## Exercise objective
Return all the data below as it stands, minus the pictures.

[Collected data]
####
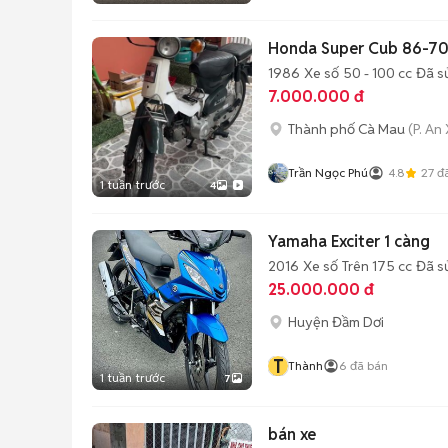
Honda Super Cub 86-70
1986
Xe số
50 - 100 cc
Đã s
7.000.000 đ
Thành phố Cà Mau
(P. An
Trần Ngọc Phú
4.8
27
đã
1 tuần trước
4
Yamaha Exciter 1 càng
2016
Xe số
Trên 175 cc
Đã s
25.000.000 đ
Huyện Đầm Dơi
T
Thành
6
đã bán
1 tuần trước
7
bán xe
####
## Exercise result
Honda Super Cub 86-70
1986
Xe số
50 - 100 cc
Đã s
7.000.000 đ
Thành phố Cà Mau
(P. An
Trần Ngọc Phú
4.8
27
đã
1 tuần trước
4
Yamaha Exciter 1 càng
2016
Xe số
Trên 175 cc
Đã s
25.000.000 đ
Huyện Đầm Dơi
T
Thành
6
đã bán
1 tuần trước
7
bán xe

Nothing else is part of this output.